== Segment start ==
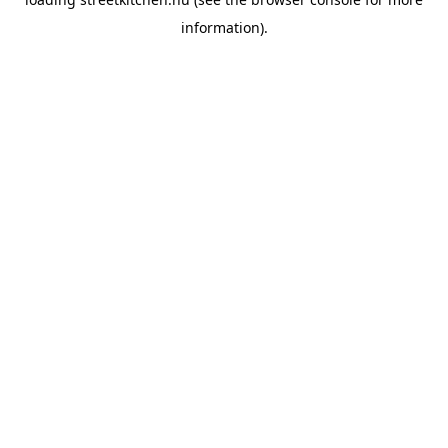
information).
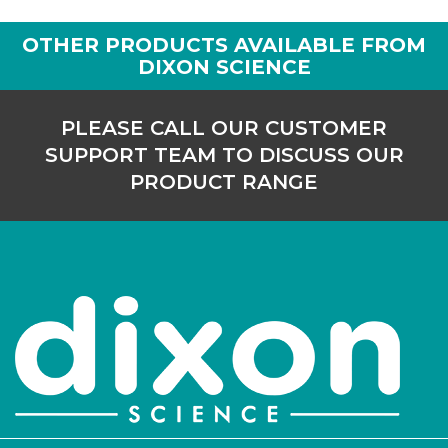
OTHER PRODUCTS AVAILABLE FROM
DIXON SCIENCE
PLEASE CALL OUR CUSTOMER
SUPPORT TEAM TO DISCUSS OUR
PRODUCT RANGE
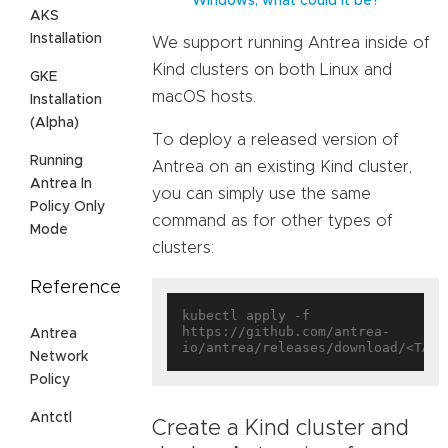
Windows, what could it be?
AKS
Installation
We support running Antrea inside of
Kind clusters on both Linux and
GKE
macOS hosts.
Installation
(Alpha)
To deploy a released version of
Running
Antrea on an existing Kind cluster,
Antrea In
you can simply use the same
Policy Only
command as for other types of
Mode
clusters:
Reference
kubectl apply -f 
https://github.com/antrea-
Antrea
Network
Policy
Antctl
Create a Kind cluster and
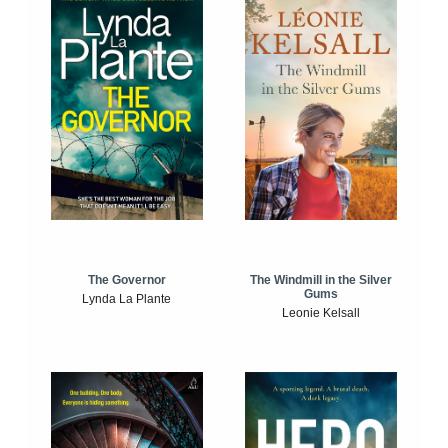
The Windmill in the Silver
The Governor
Gums
Lynda La Plante
Leonie Kelsall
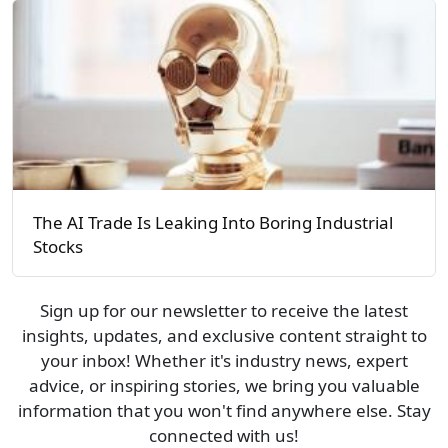
The AI Trade Is Leaking Into Boring Industrial
Stocks
Sign up for our newsletter to receive the latest
insights, updates, and exclusive content straight to
your inbox! Whether it's industry news, expert
advice, or inspiring stories, we bring you valuable
information that you won't find anywhere else. Stay
connected with us!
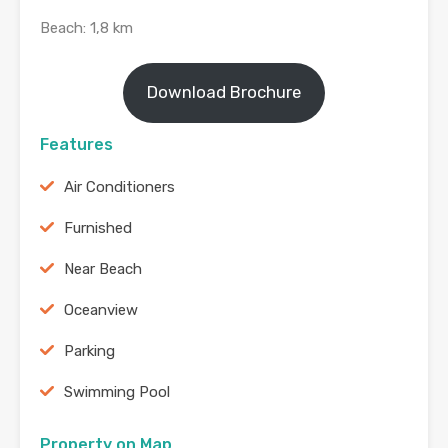
Beach: 1,8 km
Download Brochure
Features
Air Conditioners
Furnished
Near Beach
Oceanview
Parking
Swimming Pool
Property on Map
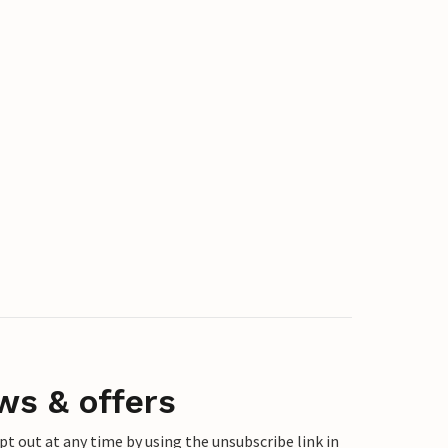
ws & offers
 out at any time by using the unsubscribe link in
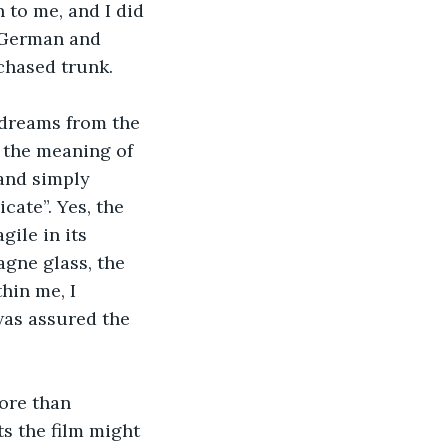
 to me, and I did 
s German and 
rchased trunk.
 dreams from the 
 the meaning of 
 and simply 
ate”. Yes, the 
gile in its 
gne glass, the 
hin me, I 
as assured the 
ore than 
s the film might 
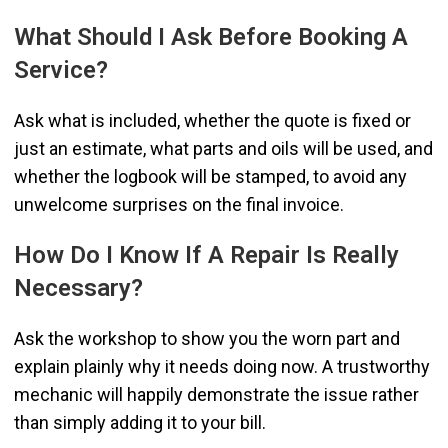
What Should I Ask Before Booking A
Service?
Ask what is included, whether the quote is fixed or
just an estimate, what parts and oils will be used, and
whether the logbook will be stamped, to avoid any
unwelcome surprises on the final invoice.
How Do I Know If A Repair Is Really
Necessary?
Ask the workshop to show you the worn part and
explain plainly why it needs doing now. A trustworthy
mechanic will happily demonstrate the issue rather
than simply adding it to your bill.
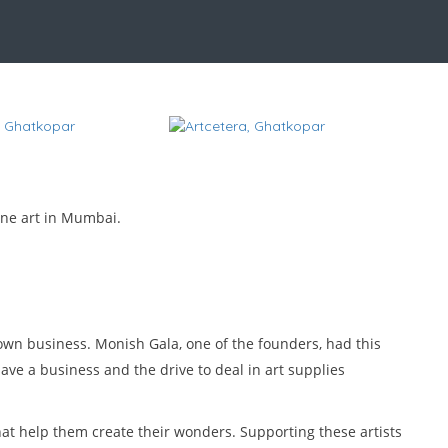
fine art in Mumbai.
 own business. Monish Gala, one of the founders, had this
have a business and the drive to deal in art supplies
that help them create their wonders. Supporting these artists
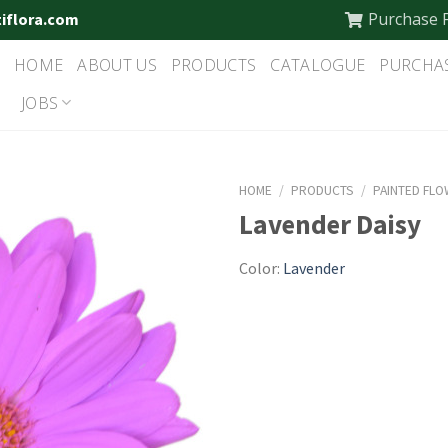
Purchase 
tiflora.com
HOME
ABOUT US
PRODUCTS
CATALOGUE
PURCHA
JOBS
HOME
/
PRODUCTS
/
PAINTED FL
Lavender Daisy
Color:
Lavender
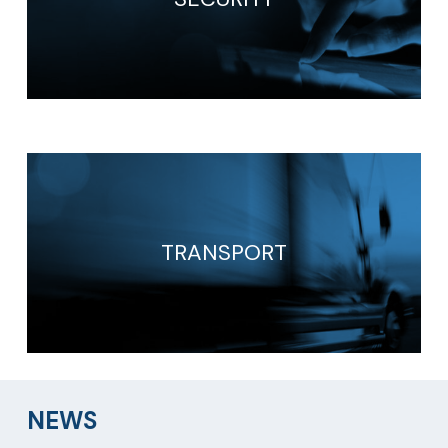
TRANSPORT
NEWS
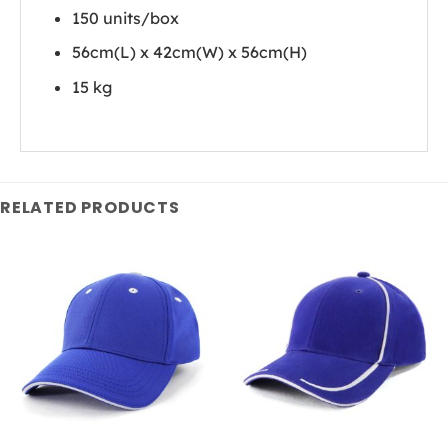
150 units/box
56cm(L) x 42cm(W) x 56cm(H)
15 kg
RELATED PRODUCTS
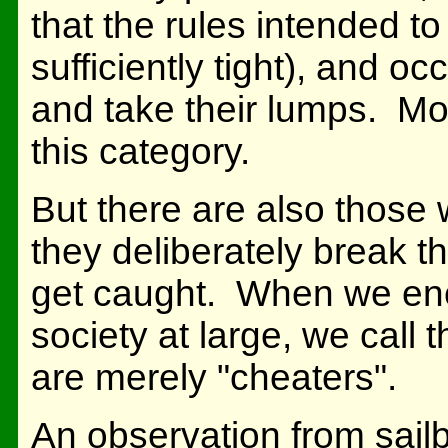
that the rules intended to
sufficiently tight), and o
and take their lumps. Mos
this category.
But there are also those 
they deliberately break t
get caught. When we enco
society at large, we call 
are merely "cheaters".
An observation from sailb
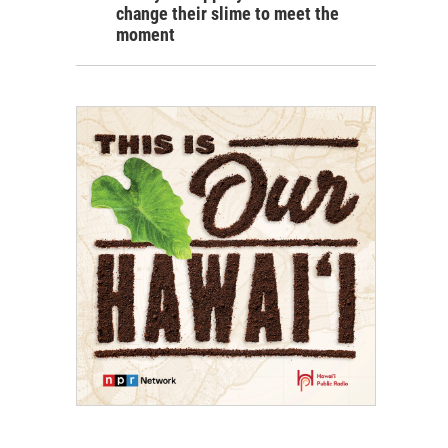
change their slime to meet the
moment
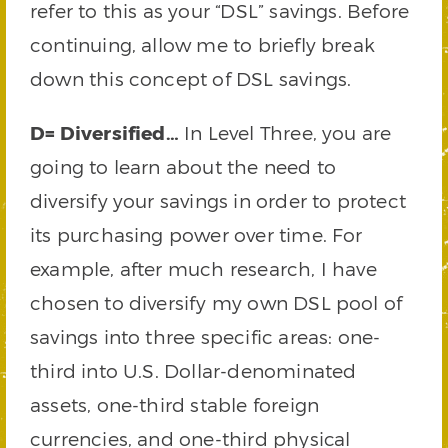
refer to this as your “DSL” savings. Before
continuing, allow me to briefly break
down this concept of DSL savings.
D= Diversified…
In Level Three, you are
going to learn about the need to
diversify your savings in order to protect
its purchasing power over time. For
example, after much research, I have
chosen to diversify my own DSL pool of
savings into three specific areas: one-
third into U.S. Dollar-denominated
assets, one-third stable foreign
currencies, and one-third physical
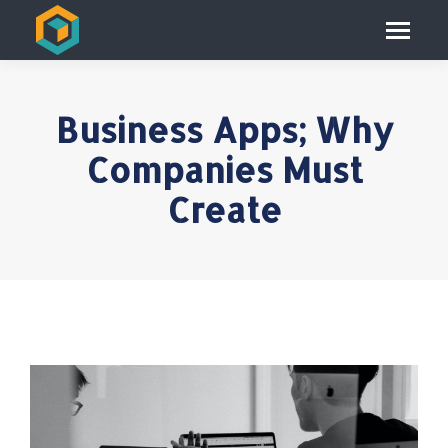
Business Apps; Why
Companies Must
Create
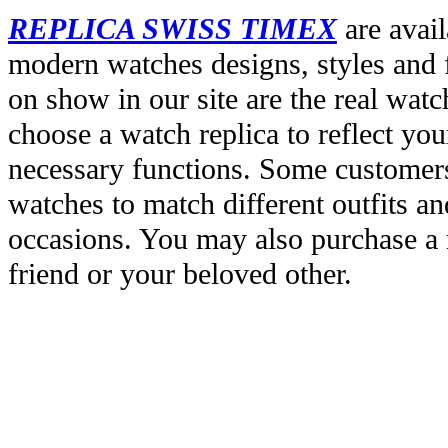
REPLICA SWISS TIMEX
are avail
modern watches designs, styles and f
on show in our site are the real wat
choose a watch replica to reflect you
necessary functions. Some customers
watches to match different outfits an
occasions. You may also purchase a r
friend or your beloved other.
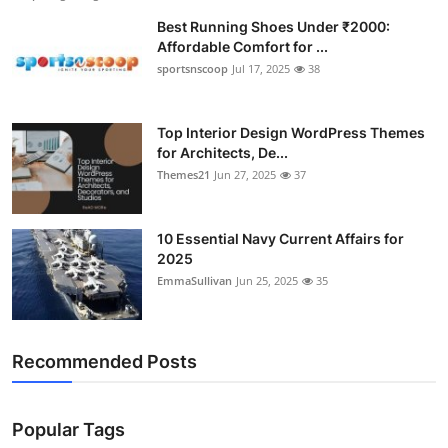
Best Running Shoes Under ₹2000:
Affordable Comfort for ...
sportsnscoop
Jul 17, 2025
38
Top Interior Design WordPress Themes
for Architects, De...
Themes21
Jun 27, 2025
37
10 Essential Navy Current Affairs for
2025
EmmaSullivan
Jun 25, 2025
35
Recommended Posts
Popular Tags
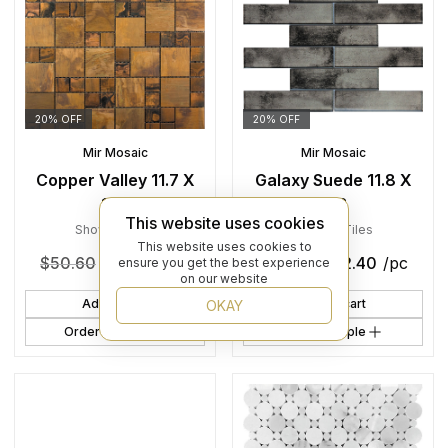
20% OFF
20% OFF
Mir Mosaic
Mir Mosaic
Copper Valley 11.7 X
Galaxy Suede 11.8 X
11.7
11.8
This website uses cookies
Shower
,
Tiles
Shower
,
Tiles
This website uses cookies to
$
50.60
$
40.48
/pc
$
28.00
$
22.40
/pc
ensure you get the best experience
on our website
Add to cart
Add to cart
OKAY
Order Sample
Order Sample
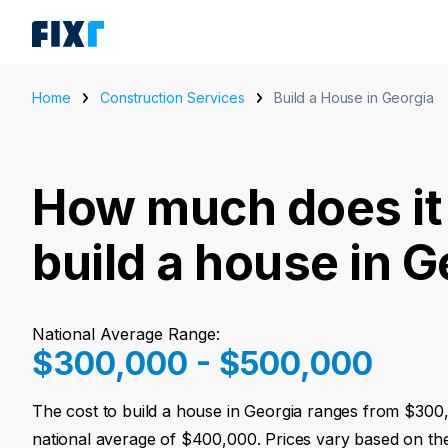
Home
Construction Services
Build a House in Georgia
How much does it 
build a house in G
National Average Range:
$300,000 - $500,000
The cost to build a house in Georgia ranges from $300
national average of $400,000. Prices vary based on the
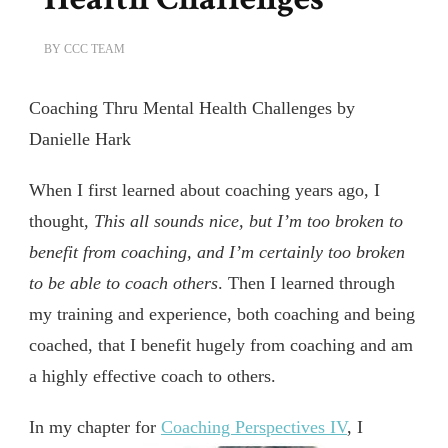
BY
CCC TEAM
Coaching Thru Mental Health Challenges by
Danielle Hark
When I first learned about coaching years ago, I
thought,
This all sounds nice, but I’m too broken to
benefit from coaching, and I’m certainly too broken
to be able to coach others
. Then I learned through
my training and experience, both coaching and being
coached, that I benefit hugely from coaching and am
a highly effective coach to others.
In my chapter for
Coaching Perspectives IV
,
I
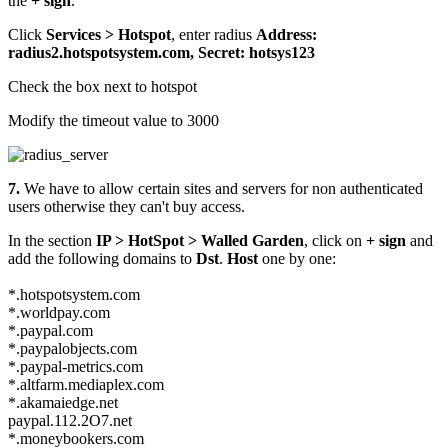
the
+ sign
.
Click
Services > Hotspot
, enter radius
Address:
radius2.hotspotsystem.com, Secret: hotsys123
Check the box next to hotspot
Modify the timeout value to 3000
7.
We have to allow certain sites and servers for non authenticated
users otherwise they can't buy access.
In the section
IP > HotSpot > Walled Garden
, click on
+ sign
and
add the following domains to
Dst
.
Host
one by one:
*.hotspotsystem.com
*.worldpay.com
*.paypal.com
*.paypalobjects.com
*.paypal-metrics.com
*.altfarm.mediaplex.com
*.akamaiedge.net
paypal.112.2O7.net
*.moneybookers.com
== Segment end ==
EXERCISE DESCRIPTION:
What you write must match, line for line, the lines from the one with "When I first" through the last line of the data above, minus the pictures.

EXERCISE OUTPUT:
When I first learned about coaching years ago, I
thought,
This all sounds nice, but I’m too broken to
benefit from coaching, and I’m certainly too broken
to be able to coach others
. Then I learned through
my training and experience, both coaching and being
coached, that I benefit hugely from coaching and am
a highly effective coach to others.
In my chapter for
Coaching Perspectives IV
,
I
the
+ sign
.
Click
Services > Hotspot
, enter radius
Address:
radius2.hotspotsystem.com, Secret: hotsys123
Check the box next to hotspot
Modify the timeout value to 3000
7.
We have to allow certain sites and servers for non authenticated
users otherwise they can't buy access.
In the section
IP > HotSpot > Walled Garden
, click on
+ sign
and
add the following domains to
Dst
.
Host
one by one:
*.hotspotsystem.com
*.worldpay.com
*.paypal.com
*.paypalobjects.com
*.paypal-metrics.com
*.altfarm.mediaplex.com
*.akamaiedge.net
paypal.112.2O7.net
*.moneybookers.com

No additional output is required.